◆ WHAT IS NEEDED
Reproduce the material from its start through the line containing "genus: Salvia", replacing "common name" with "vernacular name" and leaving everything else unchanged.

[START AVAILABLE DATA]

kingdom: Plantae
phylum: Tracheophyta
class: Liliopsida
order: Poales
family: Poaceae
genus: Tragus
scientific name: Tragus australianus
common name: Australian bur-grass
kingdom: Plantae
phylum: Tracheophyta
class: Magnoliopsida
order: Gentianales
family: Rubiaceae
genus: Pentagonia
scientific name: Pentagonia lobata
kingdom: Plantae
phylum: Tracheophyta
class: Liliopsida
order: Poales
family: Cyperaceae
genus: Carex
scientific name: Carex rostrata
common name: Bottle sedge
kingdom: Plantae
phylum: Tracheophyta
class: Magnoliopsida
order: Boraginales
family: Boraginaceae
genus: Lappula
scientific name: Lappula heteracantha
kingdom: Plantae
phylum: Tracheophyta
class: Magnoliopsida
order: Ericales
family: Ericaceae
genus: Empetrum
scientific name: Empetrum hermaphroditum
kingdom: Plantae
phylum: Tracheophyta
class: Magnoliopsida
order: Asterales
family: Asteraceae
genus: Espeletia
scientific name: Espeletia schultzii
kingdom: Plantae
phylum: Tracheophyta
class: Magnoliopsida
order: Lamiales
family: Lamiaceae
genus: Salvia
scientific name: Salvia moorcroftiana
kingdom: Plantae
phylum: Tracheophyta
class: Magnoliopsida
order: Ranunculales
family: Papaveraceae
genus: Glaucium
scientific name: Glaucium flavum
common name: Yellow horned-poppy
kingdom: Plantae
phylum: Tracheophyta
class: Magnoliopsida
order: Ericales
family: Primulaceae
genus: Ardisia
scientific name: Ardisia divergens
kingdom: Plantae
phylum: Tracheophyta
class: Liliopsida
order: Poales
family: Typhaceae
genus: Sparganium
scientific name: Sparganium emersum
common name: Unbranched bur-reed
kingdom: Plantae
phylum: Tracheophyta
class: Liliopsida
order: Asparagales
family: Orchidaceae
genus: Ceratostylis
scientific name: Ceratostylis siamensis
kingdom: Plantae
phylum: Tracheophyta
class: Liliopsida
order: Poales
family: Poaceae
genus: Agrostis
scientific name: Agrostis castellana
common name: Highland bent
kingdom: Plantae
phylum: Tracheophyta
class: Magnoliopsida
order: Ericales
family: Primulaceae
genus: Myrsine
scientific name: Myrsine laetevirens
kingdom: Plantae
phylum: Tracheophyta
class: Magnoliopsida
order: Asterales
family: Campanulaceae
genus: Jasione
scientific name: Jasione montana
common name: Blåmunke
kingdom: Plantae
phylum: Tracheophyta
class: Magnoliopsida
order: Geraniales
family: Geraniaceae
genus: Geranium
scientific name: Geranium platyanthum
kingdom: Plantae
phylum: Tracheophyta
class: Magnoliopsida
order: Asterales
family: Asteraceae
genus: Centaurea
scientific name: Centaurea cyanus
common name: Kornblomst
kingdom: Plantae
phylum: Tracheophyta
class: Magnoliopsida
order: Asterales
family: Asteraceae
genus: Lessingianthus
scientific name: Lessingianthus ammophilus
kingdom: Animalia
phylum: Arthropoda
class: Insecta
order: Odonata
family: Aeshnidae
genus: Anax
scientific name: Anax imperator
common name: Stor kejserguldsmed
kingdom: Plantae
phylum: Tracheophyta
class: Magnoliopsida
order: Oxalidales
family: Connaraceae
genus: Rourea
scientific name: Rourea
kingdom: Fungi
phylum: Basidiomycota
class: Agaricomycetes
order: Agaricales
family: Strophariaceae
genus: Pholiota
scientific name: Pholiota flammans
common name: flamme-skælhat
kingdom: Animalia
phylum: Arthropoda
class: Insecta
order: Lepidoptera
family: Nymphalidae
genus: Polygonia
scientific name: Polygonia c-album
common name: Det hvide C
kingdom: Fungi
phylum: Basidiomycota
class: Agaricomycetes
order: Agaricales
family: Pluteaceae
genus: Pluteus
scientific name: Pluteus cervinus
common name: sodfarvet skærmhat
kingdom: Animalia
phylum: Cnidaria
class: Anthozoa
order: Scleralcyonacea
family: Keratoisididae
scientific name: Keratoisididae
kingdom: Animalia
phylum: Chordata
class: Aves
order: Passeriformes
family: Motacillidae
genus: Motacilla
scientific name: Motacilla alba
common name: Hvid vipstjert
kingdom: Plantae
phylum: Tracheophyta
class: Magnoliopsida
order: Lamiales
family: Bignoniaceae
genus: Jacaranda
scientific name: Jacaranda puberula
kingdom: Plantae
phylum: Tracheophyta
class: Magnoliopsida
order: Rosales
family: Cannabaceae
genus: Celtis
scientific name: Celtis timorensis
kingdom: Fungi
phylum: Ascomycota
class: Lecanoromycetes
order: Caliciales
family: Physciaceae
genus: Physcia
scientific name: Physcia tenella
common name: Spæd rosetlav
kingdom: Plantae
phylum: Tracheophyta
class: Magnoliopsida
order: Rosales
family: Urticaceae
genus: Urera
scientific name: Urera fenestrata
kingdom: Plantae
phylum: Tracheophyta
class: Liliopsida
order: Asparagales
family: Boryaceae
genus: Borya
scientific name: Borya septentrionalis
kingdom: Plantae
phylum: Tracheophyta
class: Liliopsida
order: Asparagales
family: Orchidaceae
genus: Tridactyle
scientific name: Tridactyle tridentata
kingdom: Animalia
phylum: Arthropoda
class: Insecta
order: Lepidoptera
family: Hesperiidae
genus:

[END AVAILABLE DATA]

◆ OUTPUT OF THE TASK
kingdom: Plantae
phylum: Tracheophyta
class: Liliopsida
order: Poales
family: Poaceae
genus: Tragus
scientific name: Tragus australianus
vernacular name: Australian bur-grass
kingdom: Plantae
phylum: Tracheophyta
class: Magnoliopsida
order: Gentianales
family: Rubiaceae
genus: Pentagonia
scientific name: Pentagonia lobata
kingdom: Plantae
phylum: Tracheophyta
class: Liliopsida
order: Poales
family: Cyperaceae
genus: Carex
scientific name: Carex rostrata
vernacular name: Bottle sedge
kingdom: Plantae
phylum: Tracheophyta
class: Magnoliopsida
order: Boraginales
family: Boraginaceae
genus: Lappula
scientific name: Lappula heteracantha
kingdom: Plantae
phylum: Tracheophyta
class: Magnoliopsida
order: Ericales
family: Ericaceae
genus: Empetrum
scientific name: Empetrum hermaphroditum
kingdom: Plantae
phylum: Tracheophyta
class: Magnoliopsida
order: Asterales
family: Asteraceae
genus: Espeletia
scientific name: Espeletia schultzii
kingdom: Plantae
phylum: Tracheophyta
class: Magnoliopsida
order: Lamiales
family: Lamiaceae
genus: Salvia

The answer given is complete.